Eine solche Extrazahlung würde eine Benachteiligung darstellen und damit dem Gleichbehandlungsgesetz zuwiderlaufen. In anderen Worten: Zahlungen für Angehörige bestimmter Religionen würden nicht-religiöse Menschen benachteiligen. Auch das Bundesministerium für Arbeit und Soziales kennt keinen Mehrbedarf oder einmalige Leistungen, die auf religiösen Gründen beruhen.

Anspruch auf Bürgergeld

Unklar ist auch, ob der angebliche Bekannte des Mannes überhaupt einen Bürgergeld Anspruch hat. Denn Flüchtlinge (Ausnahme: Menschen aus der Ukraine) erhalten erst dann Bürgergeld, wenn sie anerkannt sind oder eine Arbeitserlaubnis haben.

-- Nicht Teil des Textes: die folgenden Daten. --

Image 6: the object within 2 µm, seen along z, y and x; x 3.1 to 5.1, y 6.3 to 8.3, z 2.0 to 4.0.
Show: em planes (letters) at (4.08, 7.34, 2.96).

Anderenfalls gibt es kein Bürgergeld, sondern Leistungen nach dem Asylbewerberleistungsgesetz.

Influencer schweigt

Der Mann aus dem Video, der die Lüge verbreitet – und das nicht zum ersten Mal – hat sich auf Nachfragen der Nachrichtenagentur nicht geäußert. Auch der Bitte, Nachweise zu erbringen, dass 310 Euro vom Jobcenter gezahlt wurden, kam er nicht nach. Da zeigt sich einmal mehr: Große Klappe, nichts dahinter – Hauptsache, die Klickzahlen stimmen.

Nährboden für Propaganda

Vom Landkreis Grafschaft Bentheim kommt der Tipp:

„Die Inhalte der Videos sollten dabei grundsätzlich durchaus kritisch hinterfragt werden.“

Nett gemeint. Nur leider sind viele gar nicht an Fakten interessiert. Sie möchten nur eine Bestätigung für die von der Politik eifrig verbreitete Aussage, dass es Bürgergeld Empfängern eigentlich viel zu gut geht. Und die liefern Populisten und klickgeile Möchtegern-Influencer nur allzu gerne.